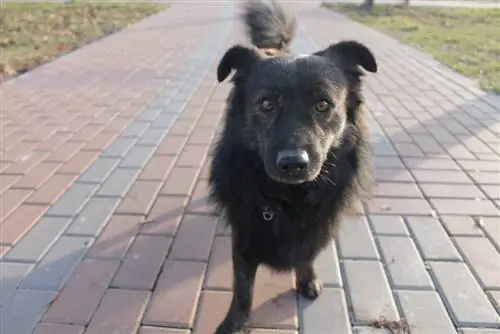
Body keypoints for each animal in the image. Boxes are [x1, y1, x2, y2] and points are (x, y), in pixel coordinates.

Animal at [209, 1, 376, 332]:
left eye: (323, 105)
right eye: (267, 104)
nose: (293, 164)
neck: (289, 197)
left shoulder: (318, 224)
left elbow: (307, 254)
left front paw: (307, 279)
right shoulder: (245, 232)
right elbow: (243, 288)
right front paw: (235, 322)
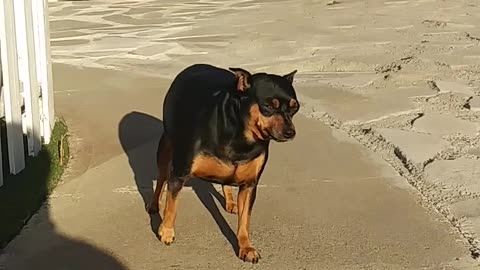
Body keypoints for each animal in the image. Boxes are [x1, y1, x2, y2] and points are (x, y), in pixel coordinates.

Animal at [147, 62, 300, 262]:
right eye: (267, 106)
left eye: (295, 108)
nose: (291, 132)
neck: (241, 137)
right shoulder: (179, 173)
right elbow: (171, 205)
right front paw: (166, 231)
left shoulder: (250, 185)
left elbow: (245, 220)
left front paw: (246, 247)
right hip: (166, 145)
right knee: (161, 177)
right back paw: (153, 204)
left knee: (227, 182)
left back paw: (230, 201)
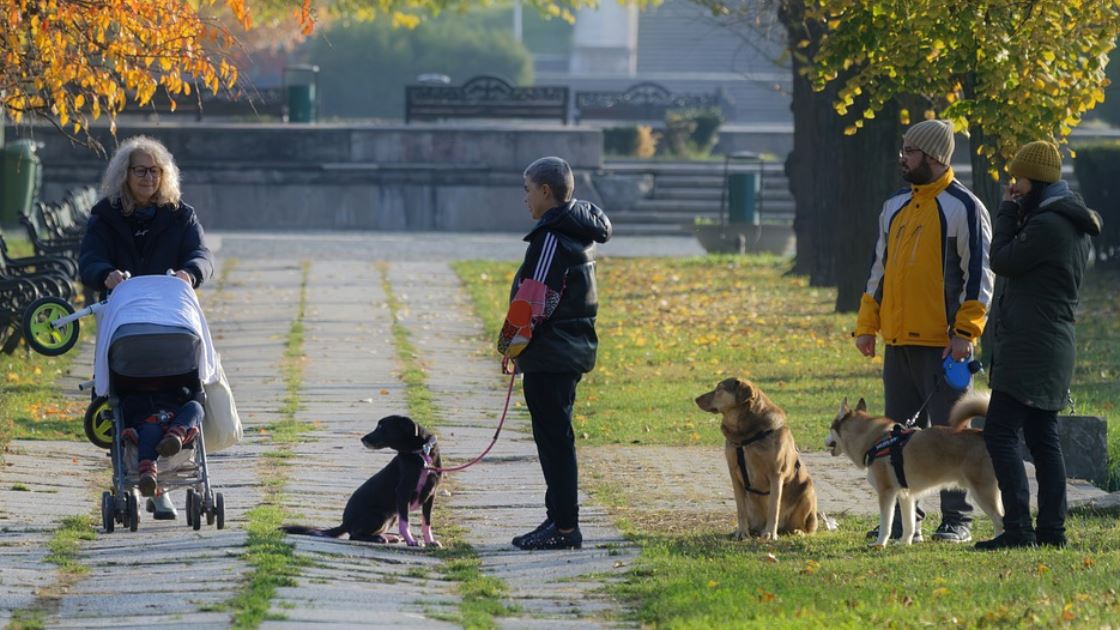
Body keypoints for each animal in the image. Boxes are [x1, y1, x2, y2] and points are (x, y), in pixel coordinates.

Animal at [280, 412, 441, 544]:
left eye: (382, 427)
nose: (362, 439)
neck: (421, 453)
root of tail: (344, 524)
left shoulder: (431, 494)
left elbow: (426, 522)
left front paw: (430, 542)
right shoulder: (403, 492)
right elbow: (405, 522)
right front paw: (411, 541)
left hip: (391, 516)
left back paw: (388, 537)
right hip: (378, 514)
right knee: (354, 535)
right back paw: (379, 538)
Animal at [694, 374, 819, 538]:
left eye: (720, 389)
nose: (696, 399)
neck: (745, 435)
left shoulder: (776, 473)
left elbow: (774, 507)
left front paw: (770, 533)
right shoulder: (734, 473)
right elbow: (740, 509)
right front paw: (741, 532)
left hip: (807, 491)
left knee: (808, 527)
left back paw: (797, 531)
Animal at [824, 396, 1008, 544]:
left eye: (829, 427)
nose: (824, 441)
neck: (875, 440)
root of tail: (982, 434)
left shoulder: (886, 493)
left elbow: (886, 525)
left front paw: (879, 544)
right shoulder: (906, 495)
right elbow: (909, 525)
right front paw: (904, 543)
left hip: (982, 493)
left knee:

------------

Assignment ->
Starting from the records above, filter out all lines except those containing the word "shoulder".

Task answer ->
left shoulder: (318, 224)
right shoulder: (245, 232)
right shoulder: (179, 173)
left shoulder: (250, 185)
left shoulder: (431, 494)
right shoulder: (403, 492)
left shoulder: (776, 473)
right shoulder: (734, 473)
left shoulder: (886, 493)
right shoulder: (906, 495)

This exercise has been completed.